1961’den 1989’a kadar yaklaşık otuz yıl boyunca Almanya’yı ‘komünist doğu’ ve ‘kapitalist batı’ diye ayıran Berlin Duvarı’nın yıkılışı, serbest piyasanın ve kapitalizmin zaferi olarak gösterildi. Tüm dünyada sosyalistlerin bir kısmı, bu fikre paralel olarak, inandıkları sosyalist dünyanın kalıntılarının omuzlarına çöktüğünü hissettiler. Peki duvarla birlikte yıkılan şey sosyalizm miydi?
Sosyalizm, en basit ifadesiyle işçilerin kolektif kontrolüyse, Rusya ve Doğu Avrupa’daki ‘işçi devletlerindeki’ manzara bu değildi. Üstelik Doğu Almanya’da duvarın üzerine yürüyenler işçilerin kendisiydi. İşçilerin yıkmak istediği bir duvar, nasıl komünist cennetin korunaklı sembolü olabilir? Dahası, önceleri fabrikaları yöneten bürokratlar, duvar yıkıldıktan sonra özel şirketlere ait olan bu iş yerlerinde pozisyonlarını nasıl koruyabildiler?
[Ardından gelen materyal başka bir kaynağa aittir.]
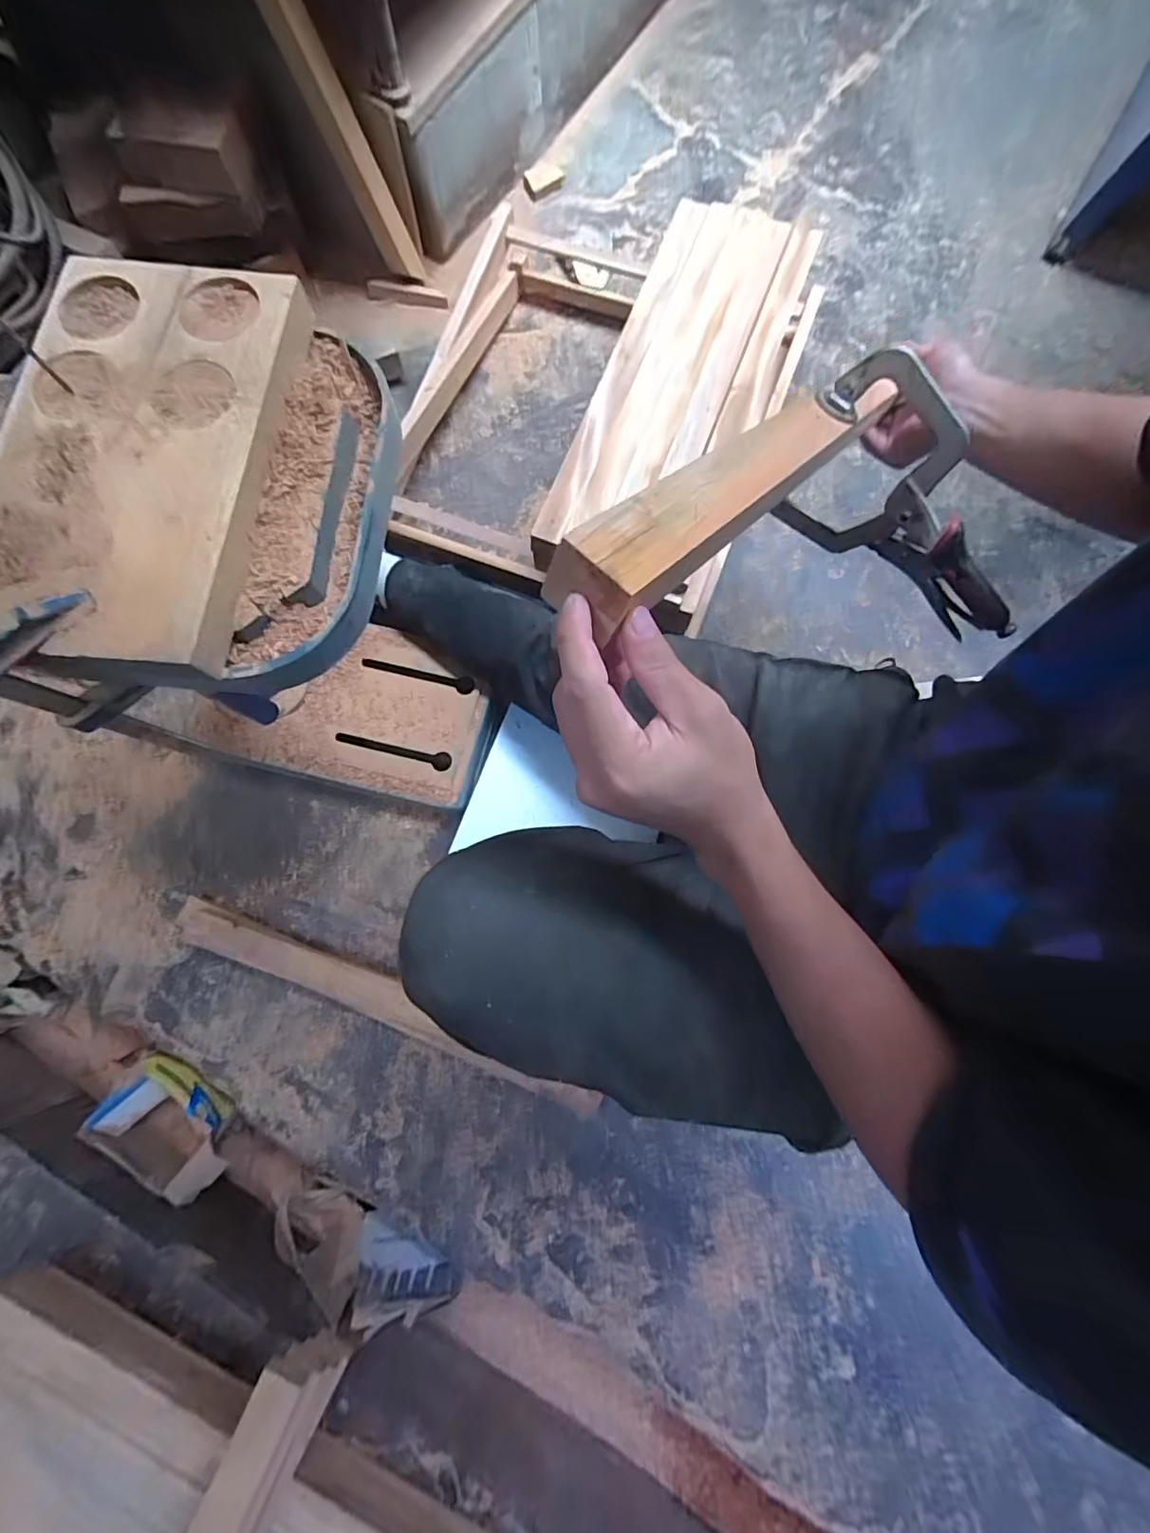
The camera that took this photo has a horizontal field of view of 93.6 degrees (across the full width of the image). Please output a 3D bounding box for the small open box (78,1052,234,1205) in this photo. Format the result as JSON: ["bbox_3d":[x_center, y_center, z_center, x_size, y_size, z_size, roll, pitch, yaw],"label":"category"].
[{"bbox_3d":[-0.538,0.487,0.736,0.171,0.085,0.156,44,81,9],"label":"small open box"}]

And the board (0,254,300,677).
[{"bbox_3d":[-0.258,-0.181,0.312,0.147,0.027,0.251,5,77,2],"label":"board"}]

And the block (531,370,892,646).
[{"bbox_3d":[0.115,-0.182,0.339,0.049,0.030,0.365,40,56,9],"label":"block"}]

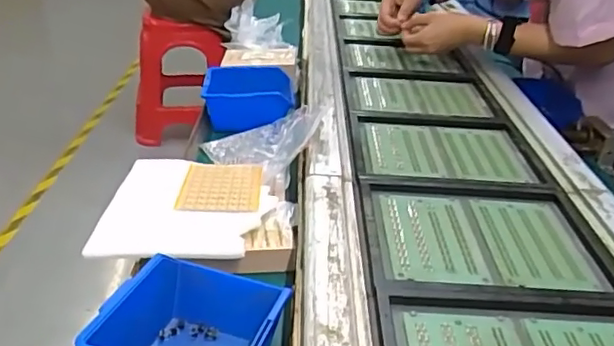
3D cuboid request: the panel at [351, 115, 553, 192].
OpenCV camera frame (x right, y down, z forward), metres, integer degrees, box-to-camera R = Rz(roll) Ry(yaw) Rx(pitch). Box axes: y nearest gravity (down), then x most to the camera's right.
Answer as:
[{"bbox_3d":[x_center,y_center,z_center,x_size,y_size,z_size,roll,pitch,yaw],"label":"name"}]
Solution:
[{"bbox_3d":[0.166,-0.024,0.717,0.214,0.023,0.177,3,29,0],"label":"panel"}]

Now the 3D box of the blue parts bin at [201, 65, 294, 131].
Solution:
[{"bbox_3d":[-0.089,-0.118,0.896,0.133,0.057,0.147,1,29,-3],"label":"blue parts bin"}]

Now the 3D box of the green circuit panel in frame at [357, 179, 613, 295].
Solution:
[{"bbox_3d":[0.166,0.061,0.561,0.220,0.017,0.175,3,29,-1],"label":"green circuit panel in frame"}]

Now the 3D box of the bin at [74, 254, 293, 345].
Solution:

Çöken şeyin ne olduğunu cevaplarından biri, 1930’lardaki Sovyetlerin ekonomisinin gelişiminde gizli. 1928’de sanayi üretimi son derece düşük olan Rusya, yirmi yıl sonra Avrupa’nın en büyük ikinci sanayi gücüydü. Stalinist rejim için İngiltere’de yüz yıl süren sanayileşmeyi yirmi yıl içerisinde sağlamanın tek yolu, sermaye birikimi için kemerleri sıkmaktı.
Rusya’da çalışmanın zorunlu olduğu ve işe geç kalanın cezalandırıldığı bir rejim, işçiler tarafından değil onlar adına bürokratik bir sınıf tarafından idare ediliyordu. Yani kemeri kontrol eden işçiler değildi. Kontrol gücünü elinde bulunduran azınlık, çoğunluk olan işçi sınıfına sanayi, demiryolu ve silahlanma için, ‘komünist anavatanın gelişimi’ adına kemer sıktırıyordu.
Rusya’da sosyalizm değil devlet kapitalisti bir rejim olduğunu duvarın çöküşünden neredeyse 40 yıl önce tespit eden Tony Cliff, İngiltere’deki bir asırlık sanayileşmenin işçiler açısından kan, ter ve hunharca yaşam koşulları anlamına geldiğini vurgular. “Köylülüğün topraktan koparılıp mülksüzleştirilmesi İngiltere’de 300 yıl aldı. Stalinist Rusya bunu 3 yılda yaptı. Köle ticareti İngiltere’ye yardım etti. Londra finans merkezlerinin duvarlarında köle kanı var. Rusya’da da toplama kampları vardı.”
1989’da Berlin Duvarı’nın, 1991’de Sovyetler’in çöküşüyle sosyalizmin yenilgisini coşkuyla ilan edenler de, demoralize olanlar da yanılıyorlar. Sosyalizm, yönetici bir azınlığın çoğunluk adına yönetimi değildir. Doğu Avrupa’da yaşananlar, işçi sınıfının yönetici azınlığa karşı özgürlük talebiydi. İşçi sınıfının kendi eylemine güvenen sosyalistler, duvarın altında kalmadılar.